Pengamat Ekonomi dari Universitas Internasional Batam (UIB), Suyono Saputra. (Foto:Irvan Fanani/Ulasan.co)

BATAM – Pemerintah Indonesia resmi membuka kembali keran ekspor pasir laut setelah 20 tahun dilarang. Kebijakan itu tertuang dalam Peraturan Menteri Perdagangan (Permendag) Nomor 20 Tahun 2024 tentang barang yang dilarang untuk diekspor, serta Permendag Nomor 21 Tahun 2024 tentang Kebijakan dan Pengaturan Ekspor.

Kedua Permendag tersebut merupakan aturan turunan dari Peraturan Pemerintah (PP) Nomor 26 Tahun 2023 tentang Pengelolaan Hasil Sedimentasi di Laut yang ditandatangani oleh Presiden Joko Widodo pada Juni 2023 lalu.

Pengamat ekonomi dari Universitas Internasional Batam (UIB), Suyono Saputra menilai, dibukanya kembali keran ekspor pasir laut harus dibarengi dengan tata kelola niaga yang baik dan jelas.

Menurut Suyono, hal tersebut penting agar manfaatnya tidak hanya dirasakan oleh pemerintah pusat. Namun juga di daerah yang menjadi lokasi pengerukan pasir laut.

“Sejak keputusan ini keluar, muncul banyak kontroversi. Sebab, kita tahu bahwa perdagangan pasir laut di Indonesia sempat berhenti selama 20 tahun karena tata niaga yang kacau, manfaatnya belum terasa nyata, terutama bagi daerah-daerah lokasi eksploitasi,” ujar Suyono Saputra, Sabtu 05 Oktober 2024.
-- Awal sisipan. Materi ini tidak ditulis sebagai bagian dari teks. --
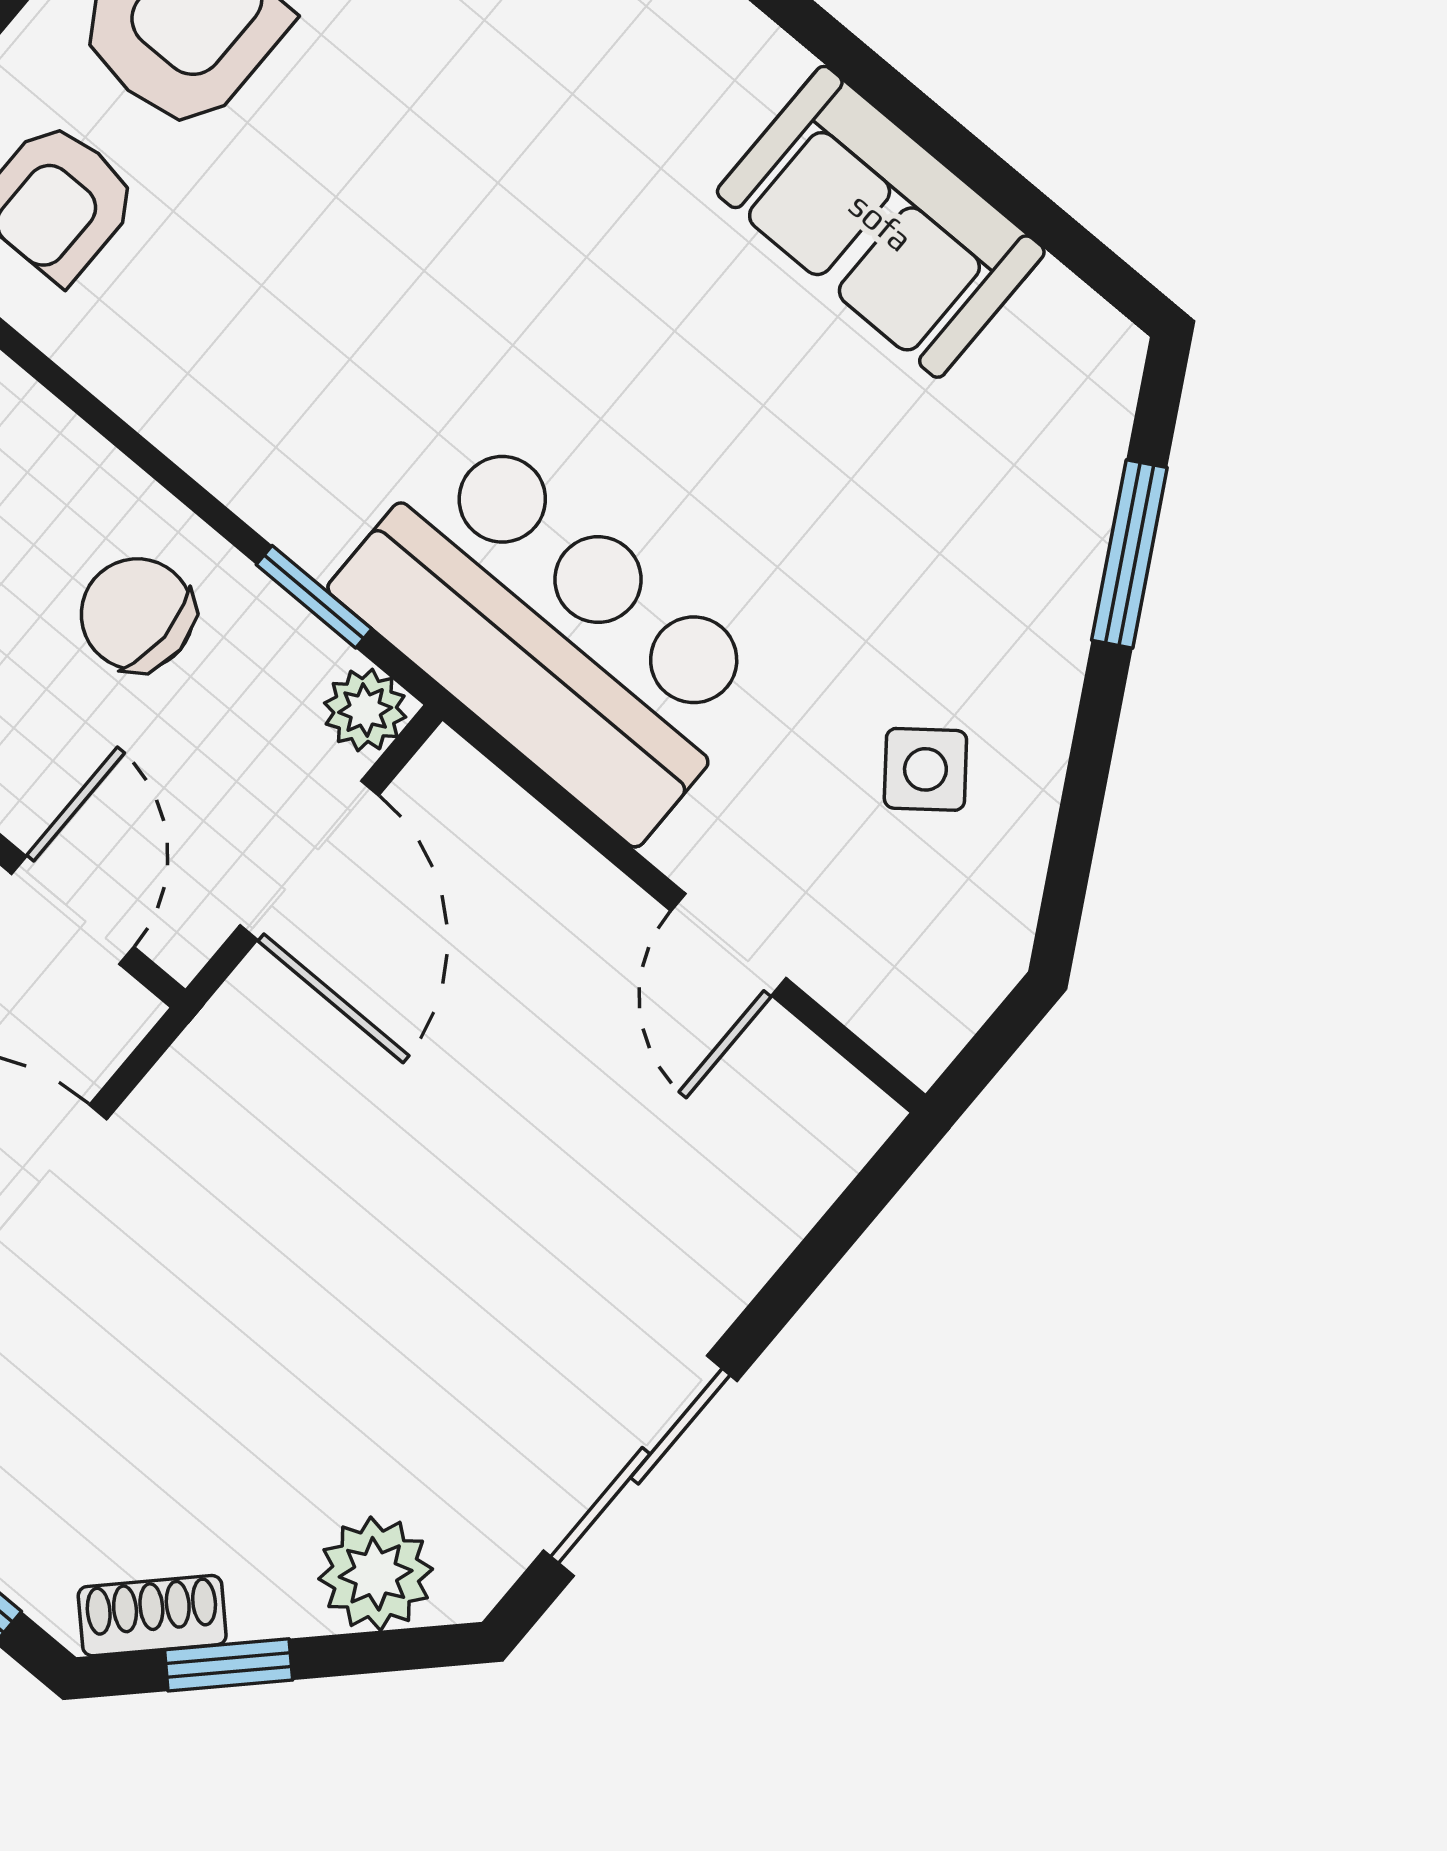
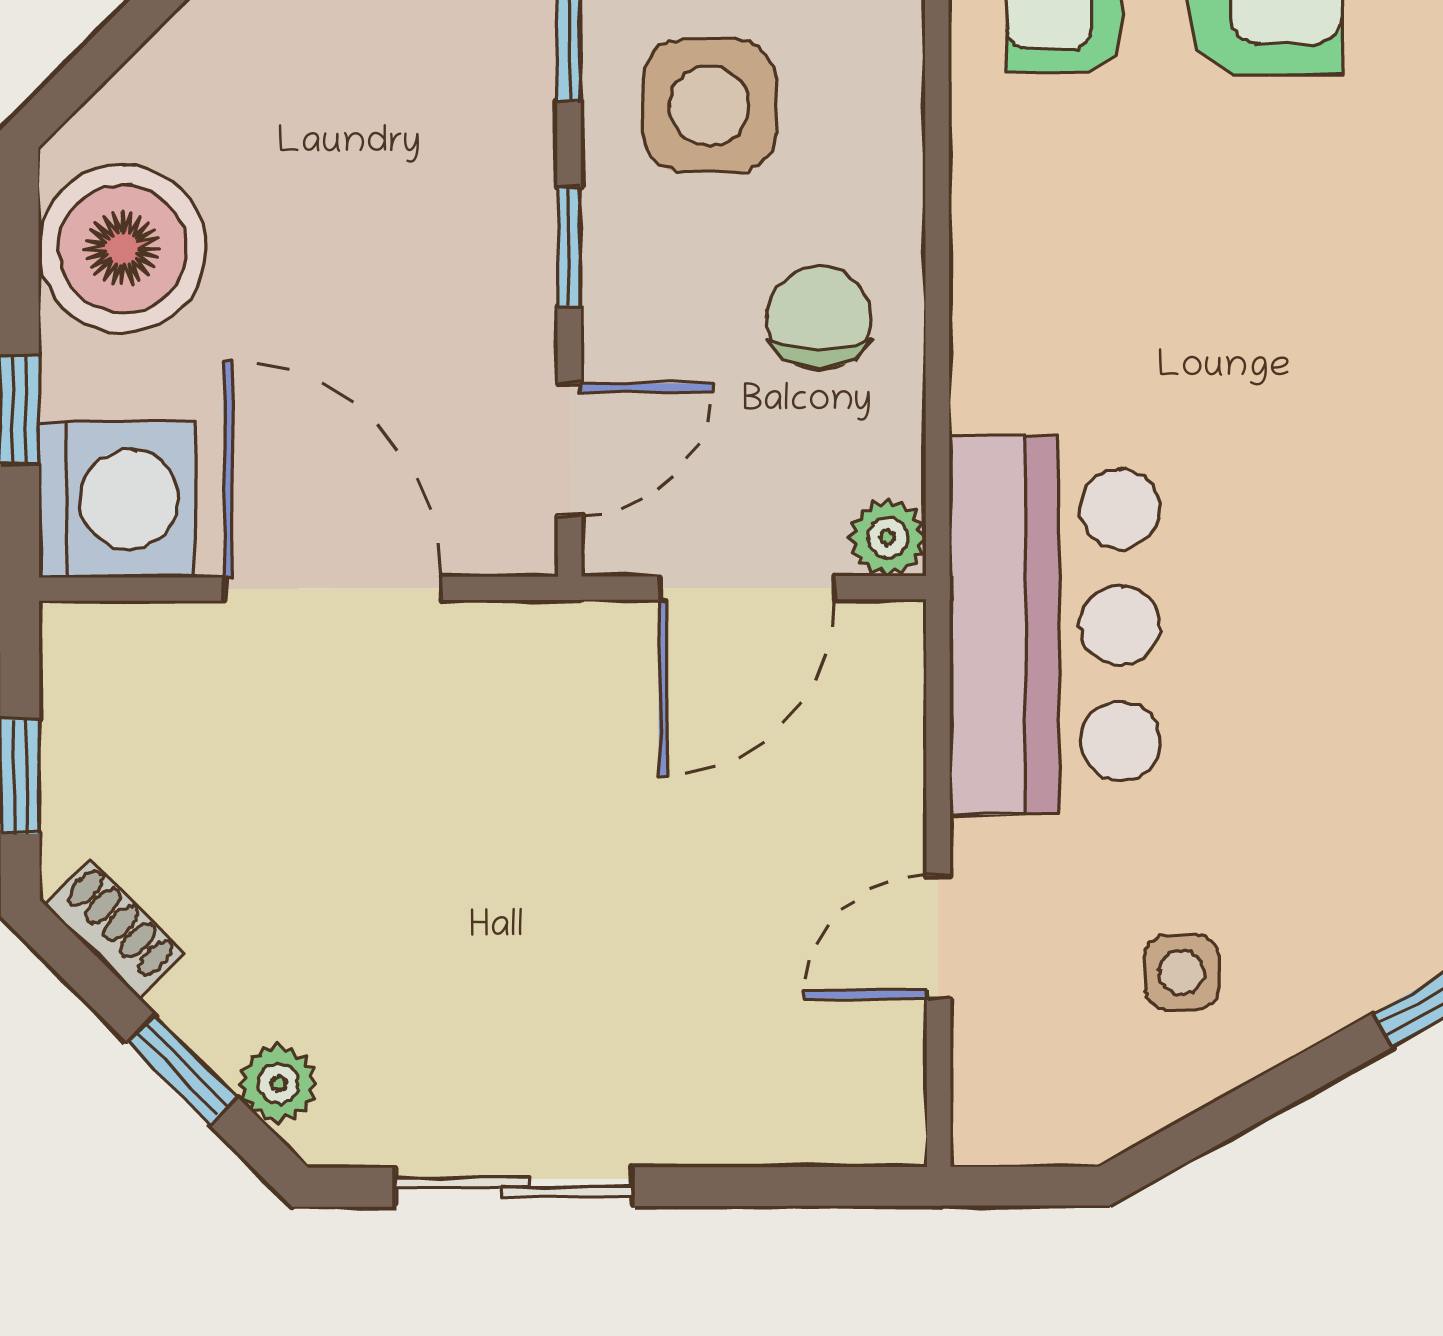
window: (314, 597) -> (938, 433), removed
side table: (925, 769) -> (1181, 972), turned 38
plant: (376, 1574) -> (279, 1084), width x0.73, depth x0.73
window: (229, 1665) -> (182, 1070), moved

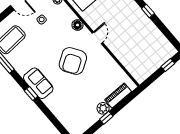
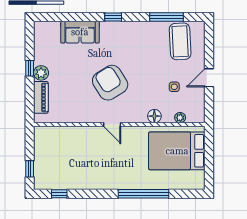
window: (148, 11) -> (59, 194), moved
floor lamp: (78, 25) -> (154, 116), moved
sofa: (38, 83) -> (80, 32), moved

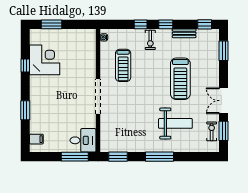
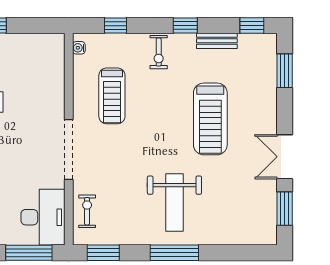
window: (141, 24) -> (115, 26), moved
weight bench: (175, 123) -> (174, 202), moved, turned 90
exercise bike: (212, 131) -> (87, 211), moved
desk: (83, 140) -> (43, 217), width x1.37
Kementerian Kelautan dan Perikanan (KKP) telah menetapkan tujuh lokasi di Indonesia untuk aktivitas tambang pasir laut, di mana mayoritas berada di Kepulauan Riau (Kepri) yakni di perairan di sekitar Pulau Karimun, Lingga, dan Bintan.

Baca juga: Tolak Kebijakan Ekspor Pasir Laut, Akar Bhumi Indonesia: Merusak Tatanan Ekonomi Masyarakat Pesisir

Suyono menyebutkan, sebelum kebijakan ini benar-benar dijalankan, maka harus ada kejelasan soal keuntungan yang diperoleh negara dan daerah, khususnya masyarakat di Kepri.

“Harus jelas bahwa aktivitas yang bahasa aturannya itu pengerukan sedimentasi laut benar-benar menguntungkan, baik bagi negara maupun daerah penghasil,” sambung Suyono.

Suyono melanjutkan, meski KKP memperkirakan ada potensi permintaan ekspor pasir laut hingga 1 miliar kubik, dengan penerimaan negara mencapai Rp66 triliun.

Namun, kata dia, hingga saat ini belum ada kejelasan terkait pembagian keuntungan antara pemerintah pusat dan daerah.

“Pola bagi hasil antara pusat dan daerah itu harus jelas. Kita di daerah tentu berharap aturan ini memberikan dampak positif terhadap peningkatan ekonomi, dan kesejahteraan masyarakat di daerah,” tambahnya.

Suyono juga meminta agar pemerintah memastikan tata kelola niaga yang baik, transparansi dalam pola bagi hasil, serta kajian mendalam terkait dampak lingkungan dan sosial dari aktivitas eksploitasi pasir laut tersebebut.

“Bagaimana dampaknya bagi nelayan pesisir, ekosistem laut, hingga kualitas perairan. Itu semuga harus dijelaskan dengan baik oleh pemerintah, agar masyarakat tidak dirugikan,” ungkap dia.

“Saya melihat ini sebagai sebuah keniscayaan. Jika potensi pasir laut tidak dieksploitasi, maka seperti menyia-nyiakan sumber daya yang ada. Namun, di sisi lain, eksploitasi tersebut membawa potensi ancaman kerusakan lingkungan,” tutupnya.